Google Summer of Code 2017: Janak Raj Chadha – Web Monitoring Project

Posted on Posted in Blog

Written by Janak Raj Chadha.

Identifying and Prioritizing Important Website Changes

Introduction

The Environmental Data & Governance Initiative (EDGI) is an international network of academics and non-profits addressing potential threats to federal environmental and energy policy, and to the scientific research infrastructure built to investigate and inform.

EDGI monitors thousands of government webpages to identify important changes in data or information. Each week, hundreds of changes take place, which a team of analysts reviews to identify changes worthy of public reporting. The goal of this project is to improve the efficiency of this process by algorithmically identifying and prioritizing important changes, allowing the analysts to devote their time to understanding these changes and creating impactful reports.

The changes worth reviewing have some characteristic features which can be classified with the help of machine learning algorithms.

My project provides the following solutions:

  1. A set of filters which can identify insignificant changes (which may be a major share of all changes), eliminating the need to spend time reviewing them.
  2. Machine learning models which can prioritize changes and present them to the analyst team for careful analysis.

 

Work Report

Phase 1

The website monitoring project involves working with data from multiple sources.

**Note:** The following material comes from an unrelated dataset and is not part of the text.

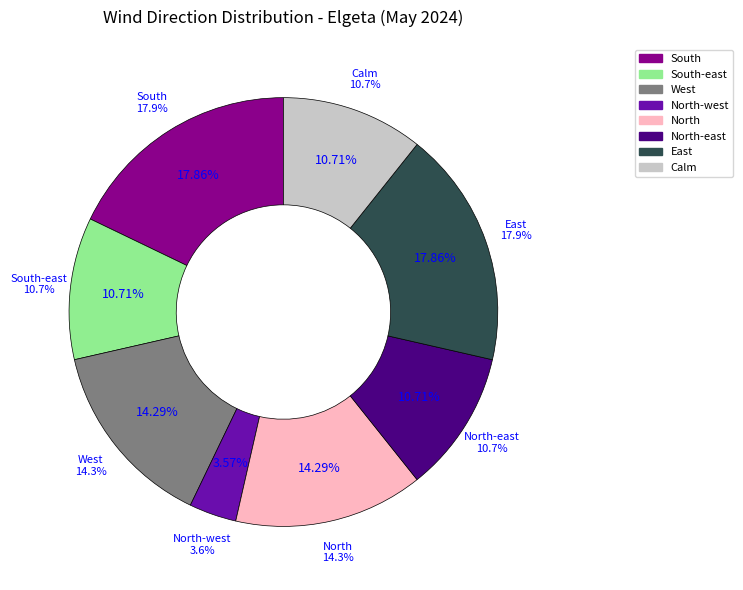

What is the total percentage of South-east and North?

25.0%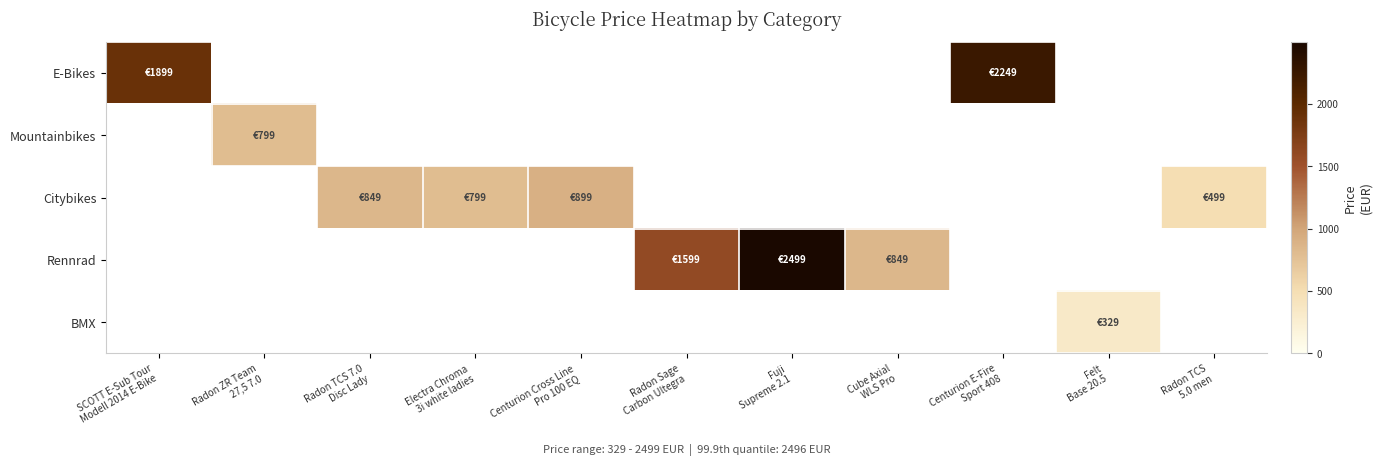

How many data points does each series have?

11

The three primary sources are Versionista, PageFreezer, and Internet Archive.  An important initial task was researching and creating clear documentation of the differences in data formats.

Another initial task was reviewing the changes in detail to identify patterns that would allow filtration of insignificant changes. This included looking at the changes between versions in different modes (rendered, plain text, source) and looking for frequently occurring, similar changes.

Related GitHub Issues:

Related GitHub Pull Requests:

 

Phase 2

After identifying patterns in insignificant changes, I worked on filters to label these changes.

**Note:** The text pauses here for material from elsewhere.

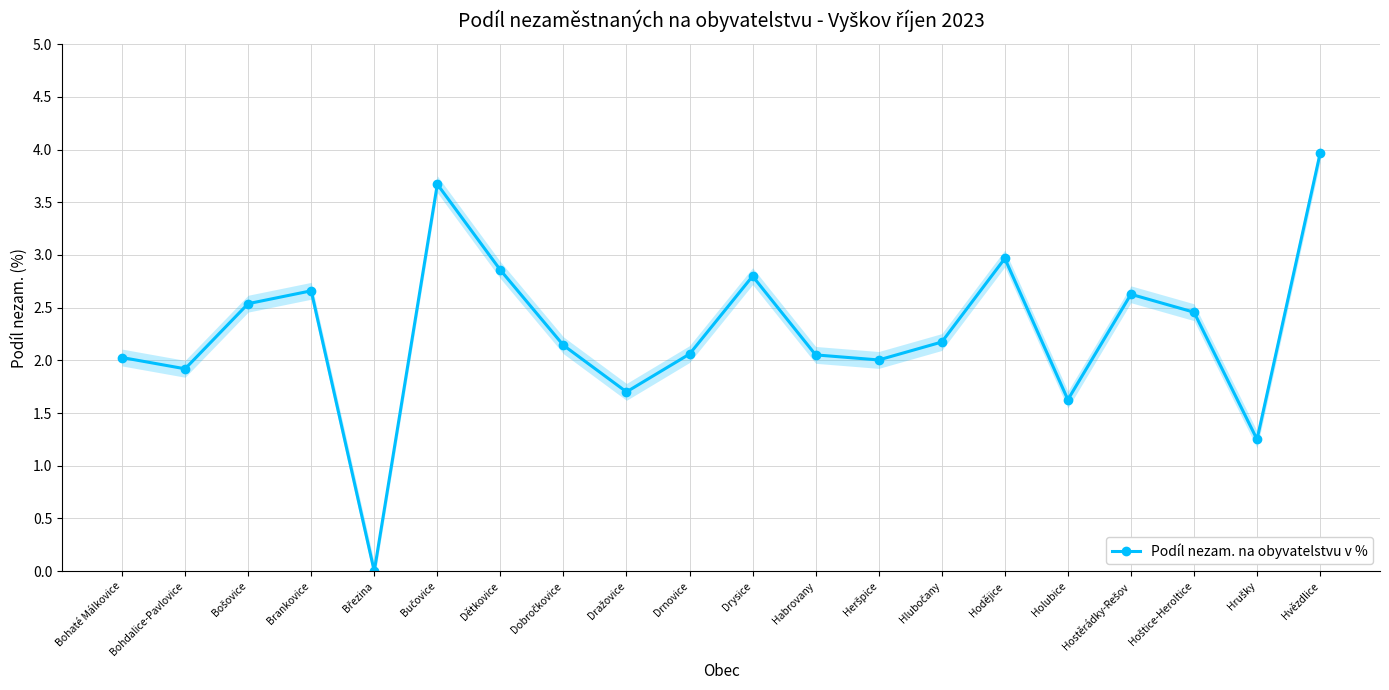

True or false: there are more than 0 points higher than both neighbors.

True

The project currently relies on Versionista’s services to view changes. There are plans to use services created by our own developers to compute the differences between versions and the groundwork for these services has already been completed. I worked on adding and improving these “diff” (page comparison) services.

Related GitHub Issues:

Related GitHub Pull Requests:

 

Phase 3

After categorizing insignificant changes, I moved on to important changes. This requires creating machine learning models that are able to classify (and, at a later stage, prioritize) changes.

I am working on two tasks:

  1. Code to download the content stored in our database which will act as input to the models.
  2. Framework for the machine learning models which can be used once the data is ready.

Related GitHub Issues:

Related GitHub Pull Requests:

 

Work Status

Completed

  • Documentation of different data formats, with demos
  • Identification of patterns in insignificant changes and creation of filters
  • Addition and improvement of method for computing differences

 

In Progress

  • Dataset creation
  • Machine learning groundwork

 

Future Scope

  • Explore different types of classifier models
  • Create a mechanism to automatically add correctly prioritized changes to the training dataset once a minimum number is collected
  • Automate retraining of model after dataset is updated

 

GitHub Links

 

My Thoughts

I had an amazing time working on this project. It was a really exciting ride and I could not have completed it without the constant help and support from my mentors and all the other wonderful people I interacted with. This was my first experience working with such a large community and I believe I have become a better developer. I’m humbled to be a part of such an incredible network of people and I will forever be grateful to EDGI for this opportunity.